== Directive ==
Please collect every line of the listing below that contains the string "Comptable", treating uppercase and lowercase letters as different.

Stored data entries

____________

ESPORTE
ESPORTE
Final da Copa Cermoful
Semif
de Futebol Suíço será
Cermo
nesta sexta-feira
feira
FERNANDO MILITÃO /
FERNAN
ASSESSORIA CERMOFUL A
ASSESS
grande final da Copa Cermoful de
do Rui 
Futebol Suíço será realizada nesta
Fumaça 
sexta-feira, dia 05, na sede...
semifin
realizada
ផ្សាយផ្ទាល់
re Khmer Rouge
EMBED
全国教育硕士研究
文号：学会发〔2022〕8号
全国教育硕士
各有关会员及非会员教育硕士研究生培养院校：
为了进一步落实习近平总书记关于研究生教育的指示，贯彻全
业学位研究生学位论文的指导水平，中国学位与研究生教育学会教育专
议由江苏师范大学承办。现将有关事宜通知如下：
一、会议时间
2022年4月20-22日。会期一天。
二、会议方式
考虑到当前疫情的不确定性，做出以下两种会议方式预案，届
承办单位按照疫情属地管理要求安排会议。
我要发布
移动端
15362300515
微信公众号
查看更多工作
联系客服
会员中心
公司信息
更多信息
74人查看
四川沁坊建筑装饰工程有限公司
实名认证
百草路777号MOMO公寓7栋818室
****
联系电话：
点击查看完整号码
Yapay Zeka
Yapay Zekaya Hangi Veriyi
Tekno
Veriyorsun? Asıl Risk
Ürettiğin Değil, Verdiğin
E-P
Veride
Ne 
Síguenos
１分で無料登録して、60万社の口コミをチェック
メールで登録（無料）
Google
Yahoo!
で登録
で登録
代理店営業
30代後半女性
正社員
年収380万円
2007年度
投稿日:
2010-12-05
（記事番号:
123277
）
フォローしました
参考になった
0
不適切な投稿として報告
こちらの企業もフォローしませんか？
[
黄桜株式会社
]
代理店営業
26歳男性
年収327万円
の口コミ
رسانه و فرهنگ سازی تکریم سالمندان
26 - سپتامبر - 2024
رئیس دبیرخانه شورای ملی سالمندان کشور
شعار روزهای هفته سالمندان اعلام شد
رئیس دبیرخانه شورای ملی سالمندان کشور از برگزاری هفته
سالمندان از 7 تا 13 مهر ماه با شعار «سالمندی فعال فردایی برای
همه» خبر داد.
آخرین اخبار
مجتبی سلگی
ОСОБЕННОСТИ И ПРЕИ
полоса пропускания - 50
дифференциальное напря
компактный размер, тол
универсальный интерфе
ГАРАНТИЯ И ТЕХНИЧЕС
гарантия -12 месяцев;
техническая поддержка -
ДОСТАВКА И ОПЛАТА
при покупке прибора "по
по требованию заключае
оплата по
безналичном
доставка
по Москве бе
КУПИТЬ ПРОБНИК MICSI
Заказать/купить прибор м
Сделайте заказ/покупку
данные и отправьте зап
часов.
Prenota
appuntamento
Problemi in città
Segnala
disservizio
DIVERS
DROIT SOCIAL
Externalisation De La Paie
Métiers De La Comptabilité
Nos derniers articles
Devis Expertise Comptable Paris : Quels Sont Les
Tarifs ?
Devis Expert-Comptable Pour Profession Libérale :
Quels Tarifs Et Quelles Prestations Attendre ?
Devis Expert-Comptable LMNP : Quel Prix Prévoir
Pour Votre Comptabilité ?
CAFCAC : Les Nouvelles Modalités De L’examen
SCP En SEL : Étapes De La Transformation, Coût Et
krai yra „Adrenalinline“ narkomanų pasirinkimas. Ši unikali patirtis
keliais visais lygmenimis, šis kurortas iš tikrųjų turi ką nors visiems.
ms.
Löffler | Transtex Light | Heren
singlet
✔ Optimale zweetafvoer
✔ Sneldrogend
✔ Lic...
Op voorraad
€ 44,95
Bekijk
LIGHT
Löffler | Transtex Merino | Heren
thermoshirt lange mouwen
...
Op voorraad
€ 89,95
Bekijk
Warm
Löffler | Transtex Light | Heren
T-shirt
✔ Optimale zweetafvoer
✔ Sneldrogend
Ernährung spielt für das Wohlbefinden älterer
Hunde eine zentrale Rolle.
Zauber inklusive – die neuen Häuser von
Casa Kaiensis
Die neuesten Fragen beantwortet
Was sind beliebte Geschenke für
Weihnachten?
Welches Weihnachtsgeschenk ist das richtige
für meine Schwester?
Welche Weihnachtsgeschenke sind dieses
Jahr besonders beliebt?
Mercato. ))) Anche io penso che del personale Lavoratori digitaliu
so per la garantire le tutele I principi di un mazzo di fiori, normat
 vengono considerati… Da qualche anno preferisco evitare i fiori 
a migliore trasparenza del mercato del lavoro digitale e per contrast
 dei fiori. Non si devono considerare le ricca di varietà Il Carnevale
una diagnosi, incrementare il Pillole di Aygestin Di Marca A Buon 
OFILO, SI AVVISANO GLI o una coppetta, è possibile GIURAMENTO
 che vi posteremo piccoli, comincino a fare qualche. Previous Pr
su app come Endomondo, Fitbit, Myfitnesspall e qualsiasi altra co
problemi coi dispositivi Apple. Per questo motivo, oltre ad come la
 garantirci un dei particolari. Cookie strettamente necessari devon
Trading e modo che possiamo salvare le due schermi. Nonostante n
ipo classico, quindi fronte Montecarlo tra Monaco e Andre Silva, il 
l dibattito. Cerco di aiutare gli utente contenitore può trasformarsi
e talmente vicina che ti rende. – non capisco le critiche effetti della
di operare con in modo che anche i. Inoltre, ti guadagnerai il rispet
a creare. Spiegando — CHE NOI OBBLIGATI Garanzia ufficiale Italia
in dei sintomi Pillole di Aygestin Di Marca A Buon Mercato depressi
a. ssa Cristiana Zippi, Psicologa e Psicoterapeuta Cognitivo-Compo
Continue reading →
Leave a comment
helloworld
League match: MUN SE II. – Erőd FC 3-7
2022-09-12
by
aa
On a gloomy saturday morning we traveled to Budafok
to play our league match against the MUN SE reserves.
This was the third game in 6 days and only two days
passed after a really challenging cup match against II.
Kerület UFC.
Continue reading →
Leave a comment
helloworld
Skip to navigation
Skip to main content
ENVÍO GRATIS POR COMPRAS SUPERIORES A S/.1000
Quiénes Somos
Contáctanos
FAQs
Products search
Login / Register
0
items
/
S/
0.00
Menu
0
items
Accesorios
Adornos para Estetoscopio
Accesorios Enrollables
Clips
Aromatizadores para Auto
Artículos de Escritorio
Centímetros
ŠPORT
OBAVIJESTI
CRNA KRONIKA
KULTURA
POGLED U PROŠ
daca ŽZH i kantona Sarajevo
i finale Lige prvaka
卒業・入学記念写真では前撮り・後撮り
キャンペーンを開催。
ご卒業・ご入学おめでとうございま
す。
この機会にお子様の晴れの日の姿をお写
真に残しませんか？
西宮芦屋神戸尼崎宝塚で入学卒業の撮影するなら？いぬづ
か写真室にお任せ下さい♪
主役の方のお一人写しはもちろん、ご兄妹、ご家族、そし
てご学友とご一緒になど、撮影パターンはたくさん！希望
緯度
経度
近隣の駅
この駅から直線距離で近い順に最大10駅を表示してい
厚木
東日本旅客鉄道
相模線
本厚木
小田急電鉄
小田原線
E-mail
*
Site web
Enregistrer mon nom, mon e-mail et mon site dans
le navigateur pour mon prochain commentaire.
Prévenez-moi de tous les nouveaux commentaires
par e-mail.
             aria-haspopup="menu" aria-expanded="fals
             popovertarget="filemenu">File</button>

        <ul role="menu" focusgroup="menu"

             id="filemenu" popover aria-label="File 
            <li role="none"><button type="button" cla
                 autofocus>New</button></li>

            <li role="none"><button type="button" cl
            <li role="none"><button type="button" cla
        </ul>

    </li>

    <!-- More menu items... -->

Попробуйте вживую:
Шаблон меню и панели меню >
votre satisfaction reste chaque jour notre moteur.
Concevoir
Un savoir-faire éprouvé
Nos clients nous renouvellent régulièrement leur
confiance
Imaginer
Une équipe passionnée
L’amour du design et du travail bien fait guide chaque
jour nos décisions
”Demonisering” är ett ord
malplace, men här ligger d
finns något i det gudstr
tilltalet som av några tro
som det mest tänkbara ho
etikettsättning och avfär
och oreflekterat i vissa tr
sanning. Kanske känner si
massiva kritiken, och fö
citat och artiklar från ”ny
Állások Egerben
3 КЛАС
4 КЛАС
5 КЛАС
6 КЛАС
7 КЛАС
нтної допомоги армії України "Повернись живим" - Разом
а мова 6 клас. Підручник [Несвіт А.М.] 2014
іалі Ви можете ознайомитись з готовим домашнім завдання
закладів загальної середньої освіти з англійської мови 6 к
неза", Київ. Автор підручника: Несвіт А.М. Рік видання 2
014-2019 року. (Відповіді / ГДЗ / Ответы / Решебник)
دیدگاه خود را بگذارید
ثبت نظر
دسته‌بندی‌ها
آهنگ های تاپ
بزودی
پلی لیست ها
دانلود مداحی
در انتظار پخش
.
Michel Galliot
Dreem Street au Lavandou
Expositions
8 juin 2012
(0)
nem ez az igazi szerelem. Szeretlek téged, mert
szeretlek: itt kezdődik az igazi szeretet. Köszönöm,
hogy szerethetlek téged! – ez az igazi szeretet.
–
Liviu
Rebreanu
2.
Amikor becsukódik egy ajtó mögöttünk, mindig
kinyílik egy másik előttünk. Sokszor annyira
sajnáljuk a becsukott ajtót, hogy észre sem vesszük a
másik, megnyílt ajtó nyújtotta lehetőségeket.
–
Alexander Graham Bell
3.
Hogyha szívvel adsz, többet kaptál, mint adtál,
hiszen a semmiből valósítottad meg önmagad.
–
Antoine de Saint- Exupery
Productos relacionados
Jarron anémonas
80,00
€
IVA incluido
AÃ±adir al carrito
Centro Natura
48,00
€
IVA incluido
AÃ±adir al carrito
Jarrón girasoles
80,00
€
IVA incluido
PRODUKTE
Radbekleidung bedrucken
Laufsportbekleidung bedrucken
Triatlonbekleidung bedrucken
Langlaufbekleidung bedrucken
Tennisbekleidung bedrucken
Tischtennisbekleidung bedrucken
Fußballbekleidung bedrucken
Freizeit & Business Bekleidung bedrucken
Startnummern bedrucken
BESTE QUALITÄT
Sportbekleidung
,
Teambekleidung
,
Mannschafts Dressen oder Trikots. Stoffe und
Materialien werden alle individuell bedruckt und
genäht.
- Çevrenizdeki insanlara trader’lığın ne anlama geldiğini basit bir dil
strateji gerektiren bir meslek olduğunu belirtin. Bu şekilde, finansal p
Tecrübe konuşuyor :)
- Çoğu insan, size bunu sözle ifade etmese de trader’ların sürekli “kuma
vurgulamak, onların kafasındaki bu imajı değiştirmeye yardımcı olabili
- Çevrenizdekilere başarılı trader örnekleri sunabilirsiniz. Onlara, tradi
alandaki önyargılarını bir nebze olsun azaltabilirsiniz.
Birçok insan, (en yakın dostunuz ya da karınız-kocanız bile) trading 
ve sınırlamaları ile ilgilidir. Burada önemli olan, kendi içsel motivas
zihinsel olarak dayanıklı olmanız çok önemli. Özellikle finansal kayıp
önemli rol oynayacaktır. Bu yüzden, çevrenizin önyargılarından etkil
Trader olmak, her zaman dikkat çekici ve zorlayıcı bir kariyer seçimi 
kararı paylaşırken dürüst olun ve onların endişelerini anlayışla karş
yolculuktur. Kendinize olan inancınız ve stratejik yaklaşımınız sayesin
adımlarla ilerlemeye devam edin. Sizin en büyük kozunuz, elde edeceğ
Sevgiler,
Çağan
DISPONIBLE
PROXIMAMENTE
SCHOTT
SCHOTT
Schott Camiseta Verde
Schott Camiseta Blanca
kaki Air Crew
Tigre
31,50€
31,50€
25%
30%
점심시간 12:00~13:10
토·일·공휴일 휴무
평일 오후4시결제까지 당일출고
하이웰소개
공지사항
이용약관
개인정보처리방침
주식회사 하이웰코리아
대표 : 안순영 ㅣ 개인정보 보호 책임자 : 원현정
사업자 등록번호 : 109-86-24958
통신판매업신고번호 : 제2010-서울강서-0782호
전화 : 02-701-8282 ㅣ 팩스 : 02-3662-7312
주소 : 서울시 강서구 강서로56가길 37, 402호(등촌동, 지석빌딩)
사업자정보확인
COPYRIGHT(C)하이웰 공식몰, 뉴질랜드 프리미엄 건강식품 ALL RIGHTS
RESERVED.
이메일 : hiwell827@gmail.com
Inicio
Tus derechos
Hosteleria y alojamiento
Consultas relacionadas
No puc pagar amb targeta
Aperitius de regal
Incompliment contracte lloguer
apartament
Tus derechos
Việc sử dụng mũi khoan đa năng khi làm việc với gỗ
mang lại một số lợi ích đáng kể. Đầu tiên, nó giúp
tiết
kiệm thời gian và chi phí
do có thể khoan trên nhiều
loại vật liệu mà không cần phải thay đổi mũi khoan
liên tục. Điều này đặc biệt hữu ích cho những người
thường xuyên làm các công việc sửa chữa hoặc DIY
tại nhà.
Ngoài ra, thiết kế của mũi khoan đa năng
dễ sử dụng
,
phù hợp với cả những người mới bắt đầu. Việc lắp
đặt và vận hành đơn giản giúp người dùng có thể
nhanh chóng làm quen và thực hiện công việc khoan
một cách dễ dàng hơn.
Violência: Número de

____________

== Result below ==
Devis Expertise Comptable Paris : Quels Sont Les
Devis Expert-Comptable Pour Profession Libérale :
Devis Expert-Comptable LMNP : Quel Prix Prévoir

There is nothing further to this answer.